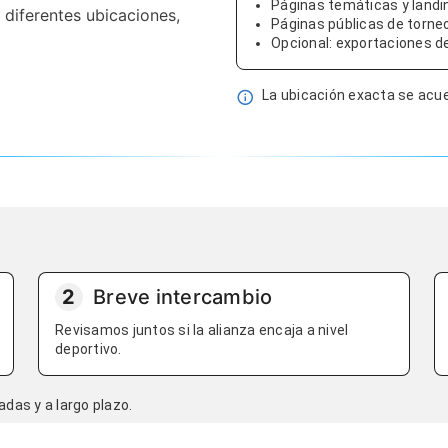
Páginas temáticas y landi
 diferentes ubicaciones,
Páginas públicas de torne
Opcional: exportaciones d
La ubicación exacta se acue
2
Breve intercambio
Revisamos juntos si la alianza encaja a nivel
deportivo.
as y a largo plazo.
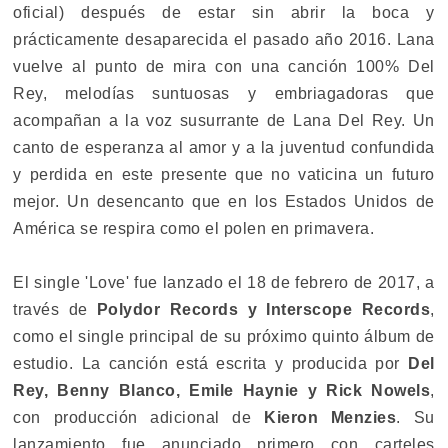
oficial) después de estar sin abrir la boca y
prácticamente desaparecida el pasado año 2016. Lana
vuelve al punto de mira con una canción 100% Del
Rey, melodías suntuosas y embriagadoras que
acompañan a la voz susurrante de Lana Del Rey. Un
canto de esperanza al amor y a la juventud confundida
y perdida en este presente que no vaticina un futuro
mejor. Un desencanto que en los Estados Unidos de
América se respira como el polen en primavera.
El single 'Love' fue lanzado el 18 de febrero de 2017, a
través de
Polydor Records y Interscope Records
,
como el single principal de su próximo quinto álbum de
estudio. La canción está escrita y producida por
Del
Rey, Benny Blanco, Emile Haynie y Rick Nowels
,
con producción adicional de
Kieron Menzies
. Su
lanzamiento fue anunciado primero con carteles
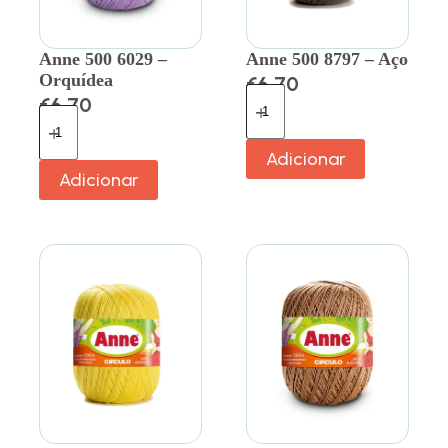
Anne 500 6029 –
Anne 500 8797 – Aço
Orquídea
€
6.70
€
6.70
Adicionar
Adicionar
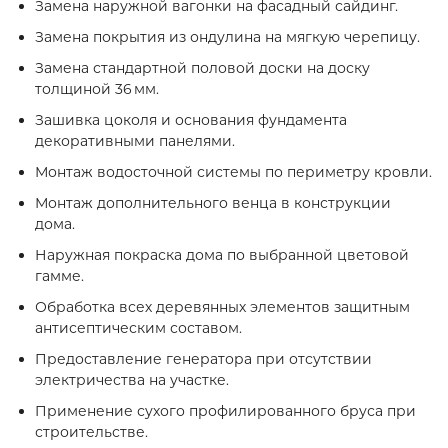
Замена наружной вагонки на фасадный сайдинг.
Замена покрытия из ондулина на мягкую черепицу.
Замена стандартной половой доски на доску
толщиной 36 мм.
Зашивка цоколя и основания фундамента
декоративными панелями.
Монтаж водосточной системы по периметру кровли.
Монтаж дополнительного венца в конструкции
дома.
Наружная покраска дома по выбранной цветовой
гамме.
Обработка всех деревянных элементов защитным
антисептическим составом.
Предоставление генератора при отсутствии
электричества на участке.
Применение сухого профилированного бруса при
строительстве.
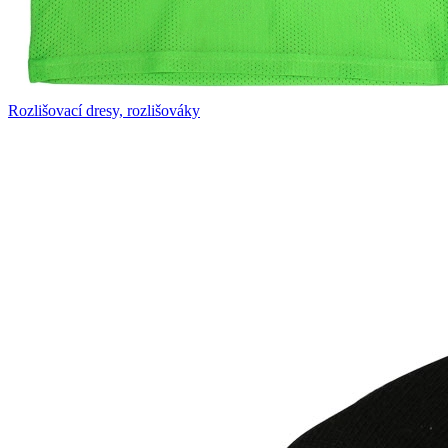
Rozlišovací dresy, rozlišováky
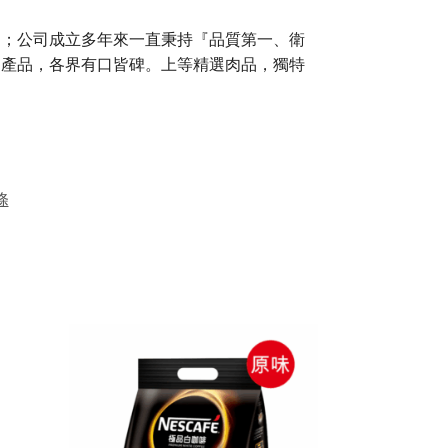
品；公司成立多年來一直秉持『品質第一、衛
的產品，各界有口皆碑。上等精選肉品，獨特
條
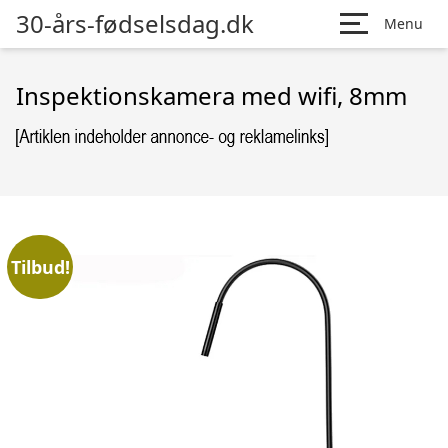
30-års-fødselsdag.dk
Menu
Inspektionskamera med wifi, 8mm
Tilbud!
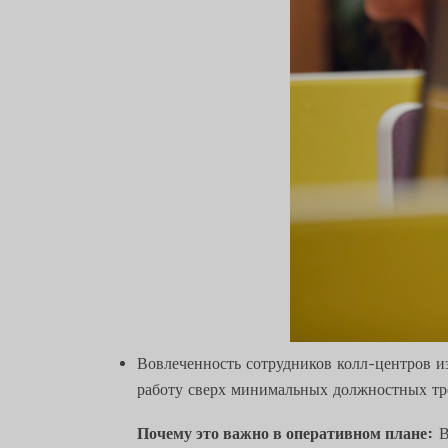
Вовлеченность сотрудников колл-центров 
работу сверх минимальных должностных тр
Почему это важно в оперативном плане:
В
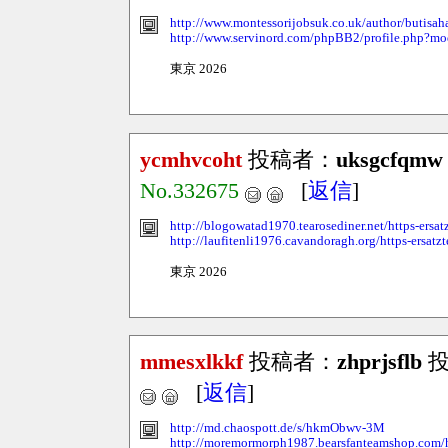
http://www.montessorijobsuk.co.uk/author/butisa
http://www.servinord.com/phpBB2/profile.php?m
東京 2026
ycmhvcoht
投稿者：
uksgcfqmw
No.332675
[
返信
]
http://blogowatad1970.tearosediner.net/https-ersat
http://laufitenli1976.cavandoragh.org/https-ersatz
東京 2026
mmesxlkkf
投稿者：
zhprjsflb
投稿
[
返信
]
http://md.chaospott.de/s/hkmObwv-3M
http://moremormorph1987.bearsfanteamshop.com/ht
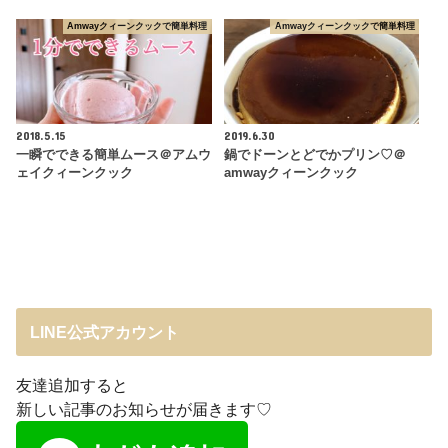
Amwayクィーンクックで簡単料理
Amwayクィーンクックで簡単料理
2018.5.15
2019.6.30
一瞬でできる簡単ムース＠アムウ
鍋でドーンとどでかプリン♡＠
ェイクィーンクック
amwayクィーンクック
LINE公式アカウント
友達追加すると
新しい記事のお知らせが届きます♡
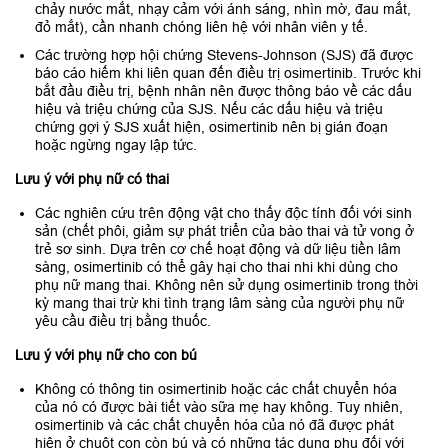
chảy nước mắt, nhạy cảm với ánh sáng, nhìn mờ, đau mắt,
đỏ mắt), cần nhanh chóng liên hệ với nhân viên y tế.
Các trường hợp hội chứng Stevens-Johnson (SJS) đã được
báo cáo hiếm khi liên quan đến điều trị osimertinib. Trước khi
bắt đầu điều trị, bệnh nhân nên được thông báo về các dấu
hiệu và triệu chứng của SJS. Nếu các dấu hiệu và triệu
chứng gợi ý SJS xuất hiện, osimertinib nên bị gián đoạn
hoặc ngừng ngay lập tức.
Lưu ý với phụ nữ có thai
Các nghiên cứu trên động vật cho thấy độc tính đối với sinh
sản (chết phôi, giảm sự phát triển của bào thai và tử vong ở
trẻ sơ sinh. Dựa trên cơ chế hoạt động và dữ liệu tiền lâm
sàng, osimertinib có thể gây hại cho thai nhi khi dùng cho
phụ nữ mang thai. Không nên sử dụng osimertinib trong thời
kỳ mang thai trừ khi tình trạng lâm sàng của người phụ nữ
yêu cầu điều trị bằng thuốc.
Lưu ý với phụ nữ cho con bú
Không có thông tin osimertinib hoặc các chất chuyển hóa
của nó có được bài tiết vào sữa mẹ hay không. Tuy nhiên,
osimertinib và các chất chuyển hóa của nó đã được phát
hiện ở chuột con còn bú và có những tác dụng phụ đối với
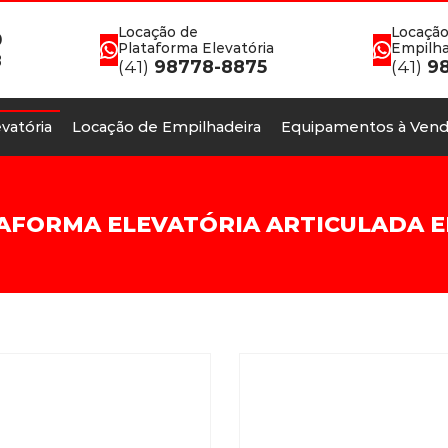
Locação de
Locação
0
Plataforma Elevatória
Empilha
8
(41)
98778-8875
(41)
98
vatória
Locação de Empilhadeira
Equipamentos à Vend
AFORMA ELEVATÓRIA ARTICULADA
+-------+
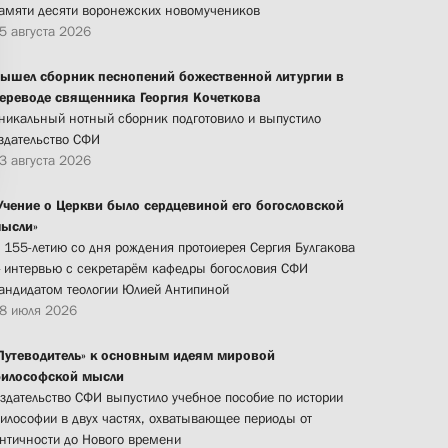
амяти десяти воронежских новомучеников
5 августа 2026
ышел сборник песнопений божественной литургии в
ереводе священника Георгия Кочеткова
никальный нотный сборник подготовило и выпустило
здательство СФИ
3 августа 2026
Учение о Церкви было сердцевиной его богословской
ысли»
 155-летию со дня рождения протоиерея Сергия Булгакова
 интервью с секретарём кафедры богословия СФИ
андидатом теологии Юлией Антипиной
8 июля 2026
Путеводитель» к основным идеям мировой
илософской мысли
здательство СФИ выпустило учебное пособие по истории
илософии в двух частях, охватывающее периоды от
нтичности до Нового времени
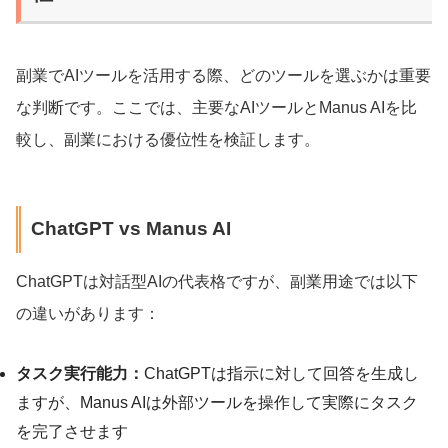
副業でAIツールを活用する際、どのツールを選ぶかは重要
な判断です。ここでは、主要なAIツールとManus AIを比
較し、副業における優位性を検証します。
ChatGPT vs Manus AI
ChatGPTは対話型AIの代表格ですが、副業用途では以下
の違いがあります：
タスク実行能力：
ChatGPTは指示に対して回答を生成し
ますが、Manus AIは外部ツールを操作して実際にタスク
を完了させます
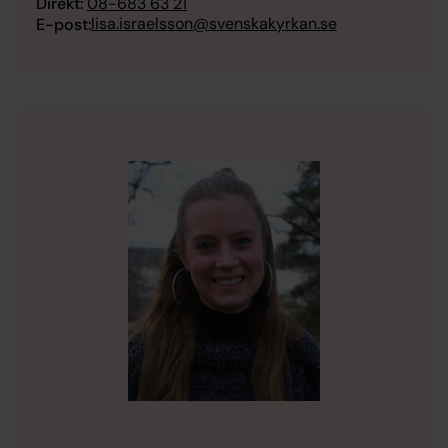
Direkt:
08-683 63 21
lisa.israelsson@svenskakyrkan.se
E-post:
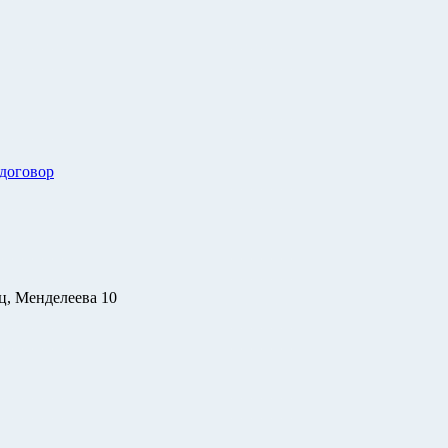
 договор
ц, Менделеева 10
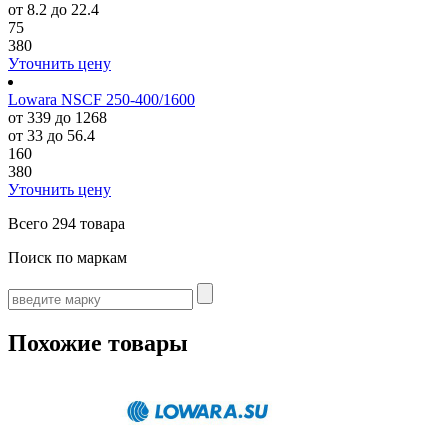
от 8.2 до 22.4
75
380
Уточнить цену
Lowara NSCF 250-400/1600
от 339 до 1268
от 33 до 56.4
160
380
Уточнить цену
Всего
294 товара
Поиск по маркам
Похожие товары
+-------+
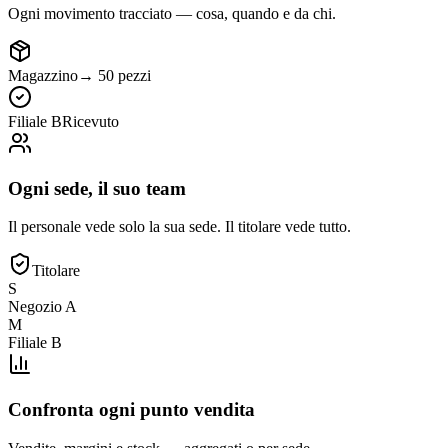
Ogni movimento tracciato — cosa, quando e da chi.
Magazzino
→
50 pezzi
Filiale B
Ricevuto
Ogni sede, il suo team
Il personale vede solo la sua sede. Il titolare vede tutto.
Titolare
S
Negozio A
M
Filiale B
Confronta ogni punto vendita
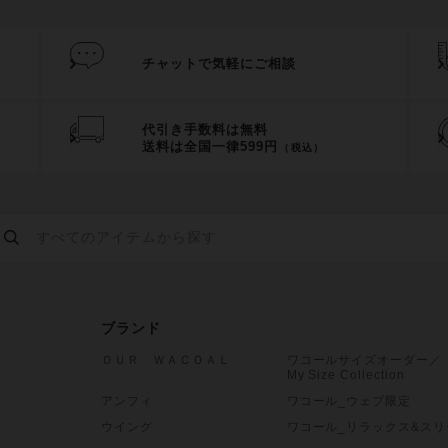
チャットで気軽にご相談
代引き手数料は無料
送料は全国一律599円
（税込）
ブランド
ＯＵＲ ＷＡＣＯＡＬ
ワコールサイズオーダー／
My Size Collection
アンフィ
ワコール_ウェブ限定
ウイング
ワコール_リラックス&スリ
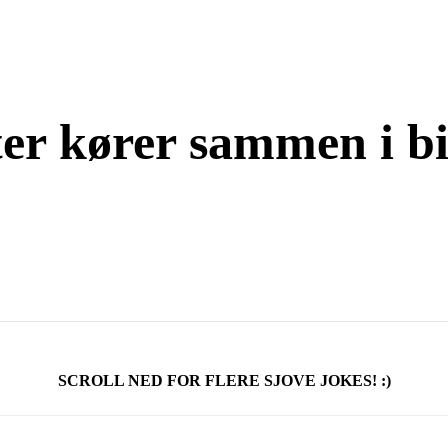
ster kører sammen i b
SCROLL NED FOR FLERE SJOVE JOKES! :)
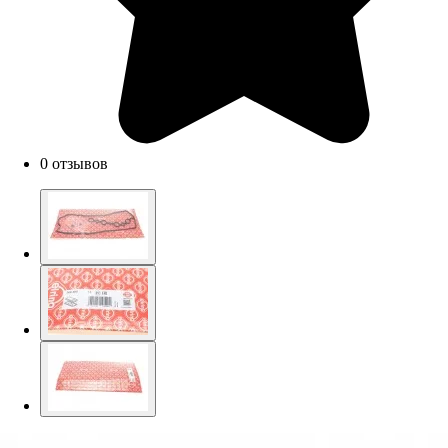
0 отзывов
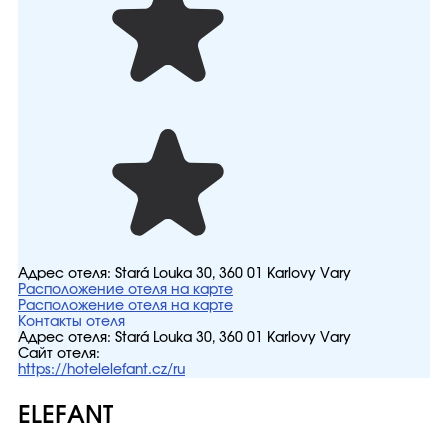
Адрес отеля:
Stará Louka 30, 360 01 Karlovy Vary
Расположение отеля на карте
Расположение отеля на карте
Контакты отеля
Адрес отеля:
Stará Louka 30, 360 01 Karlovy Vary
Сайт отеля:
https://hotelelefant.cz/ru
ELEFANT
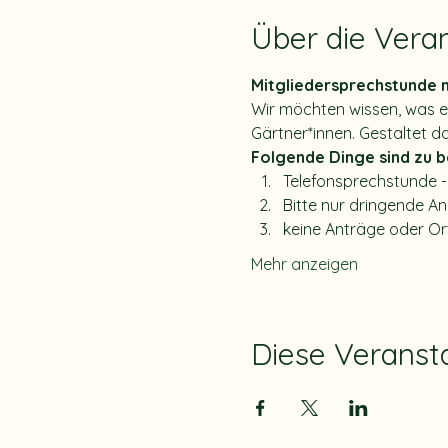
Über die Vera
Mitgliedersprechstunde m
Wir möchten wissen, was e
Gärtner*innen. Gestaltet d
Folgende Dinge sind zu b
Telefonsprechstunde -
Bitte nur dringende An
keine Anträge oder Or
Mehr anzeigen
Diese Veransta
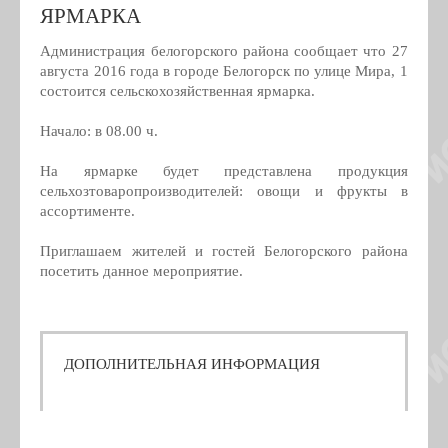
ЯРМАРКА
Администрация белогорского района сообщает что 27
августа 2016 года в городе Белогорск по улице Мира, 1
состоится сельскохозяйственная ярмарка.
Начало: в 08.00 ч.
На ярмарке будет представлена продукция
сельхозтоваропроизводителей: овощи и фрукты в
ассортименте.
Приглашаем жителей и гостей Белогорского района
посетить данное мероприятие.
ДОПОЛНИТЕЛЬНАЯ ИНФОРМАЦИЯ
+-------+
## WHAT NEEDS TO BE DONE:
In the data above, find the line with "hoặc ngừng ngay lập tức." and the line with "AFORMA ELEVATÓRIA ARTICULADA". Please copy exactly those two lines and every line between them, but not the pictures.

## SOLUTION:
hoặc ngừng ngay lập tức.
Lưu ý với phụ nữ có thai
Các nghiên cứu trên động vật cho thấy độc tính đối với sinh
sản (chết phôi, giảm sự phát triển của bào thai và tử vong ở
trẻ sơ sinh. Dựa trên cơ chế hoạt động và dữ liệu tiền lâm
sàng, osimertinib có thể gây hại cho thai nhi khi dùng cho
phụ nữ mang thai. Không nên sử dụng osimertinib trong thời
kỳ mang thai trừ khi tình trạng lâm sàng của người phụ nữ
yêu cầu điều trị bằng thuốc.
Lưu ý với phụ nữ cho con bú
Không có thông tin osimertinib hoặc các chất chuyển hóa
của nó có được bài tiết vào sữa mẹ hay không. Tuy nhiên,
osimertinib và các chất chuyển hóa của nó đã được phát
hiện ở chuột con còn bú và có những tác dụng phụ đối với
Locação de
Locação
0
Plataforma Elevatória
Empilha
8
(41)
98778-8875
(41)
98
vatória
Locação de Empilhadeira
Equipamentos à Vend
AFORMA ELEVATÓRIA ARTICULADA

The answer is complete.